Informal attire is today considered a conservative form of dress, appropriate for nearly all formal settings that do not require white tie or black tie. For instance, it is commonly worn in religious services, funerals, government, schools, and other contexts where casual attire is not accepted but formal attire would be considered excessive. At present, informal attire is the typical dress at daytime weddings in the United States, where it is a replacement for the increasingly rare morning dress.
Informal attire is also known as international standard business attire or business formal due to its strong association with business.
The average high temperature in San Francisco in mid-October is around 70 degrees. Bear in mind that temperatures this summer have been running in the cooler than average range. At ceremony time – 10 am – the typical cloud cover may not yet have burned off, and this will make the temperatures seem even cooler than the thermometer says.
On the other hand, because we will be close to the water, and because the sun seems brighter in San Francisco than elsewhere, it will be prudent to wear sunscreen.
USS AMERICA (LHA 6) arrived in Callao, Peru on 31 August. This will be the ship’s final foreign port call on her maiden cruise.
While in Callao, the ship and her crew will entertain Peruvian VIPs and other guests, participate in community relations projects and compete in now-usual soccer “friendly” matches.
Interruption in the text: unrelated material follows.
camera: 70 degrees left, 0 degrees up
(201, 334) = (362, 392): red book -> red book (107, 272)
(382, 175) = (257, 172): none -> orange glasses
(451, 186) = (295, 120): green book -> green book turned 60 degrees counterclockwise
The ship’s visit has historical echoes, as the U S Pacific Squadron frequently homeported in Callao during the first half of the nineteenth century. While officially neutral during Peru’s struggle for independence from Spain, the U S government directed that the tiny squadron of ships assume a “positive” neutrality, which sometimes resulted in our commanders there “tilting” toward the Peruvian patriots’ benefit.
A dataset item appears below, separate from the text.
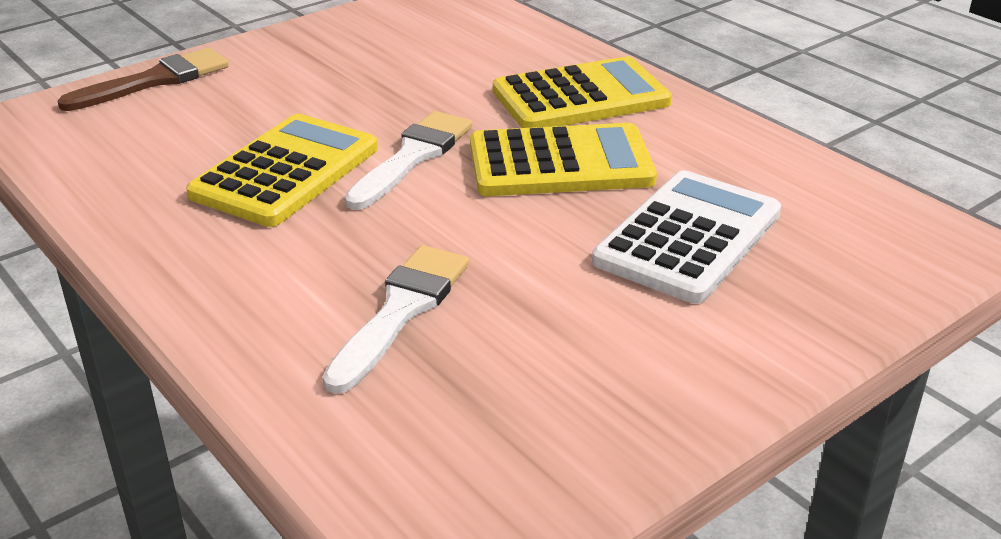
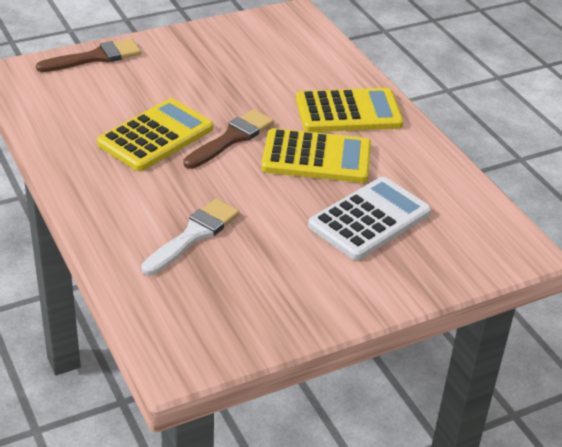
camera: 10 degrees right, 5 degrees up
(412, 157) = (231, 139): white brush -> brown brush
When the ship leaves Callao, she will proceed north to San Diego, then on to San Francisco for her 11 October Commissioning. She will then return to San Diego, her home port.
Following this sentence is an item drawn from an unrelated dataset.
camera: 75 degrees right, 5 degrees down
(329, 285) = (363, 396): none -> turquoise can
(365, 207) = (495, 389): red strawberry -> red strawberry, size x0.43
The crew and embarked marines in USS AMERICA departed Valparaiso Chile on 27 August, after a three day visit. During the visit, the ship participated in joint exercises with the Chilean navy. Crewmembers also participated in community outreach activities, and competed with Chilean service personnel in a friendly soccer match.
The ship will be Commissioned into our Navy in San Francisco on 11 October, and home ported after that in San Diego.
For the last couple of days, USS AMERICA has been showing the flag and building friendships in Valparaiso. Embarked sailors and Marines have participated in exercises with their Chilean counterparts, crewmembers contributed work in a local children’s’ home, high public and military officials have already enjoyed American hospitality aboard. No reports yet of a soccer match!
You can see a few photos of the ship and embarked aircraft in this collection from Chile.
This visit represents something of a historical circle, as the earliest US Pacific Squadron, made up typically of 4 or 5 sailing men of war, made Valparaiso their home port from the 1820s until the Mare Island Navy Yard opened in San Francisco Bay, in 1856.
Continuing her trip from Pascagoula to her 11 October commissioning in San Francisco, USS AMERICA passed around the southern tip of South America on 19 – 20 August.
The Naval News Service reported that few US warships go “the long way around” these days. The trip features breathtaking views but also the potential for dangerous weather. Chilean Navy personnel, experienced in navigating these waters, accompanied the ship’s crew during the transit.
Just before this part of her trip, SECNAV Mabus and US Ambassador to Chile Michael Hammer made a call on the ship. Ship Commanding Officer Robert Hall noted that his crew demonstrated notable professionalism during this visit by high officials.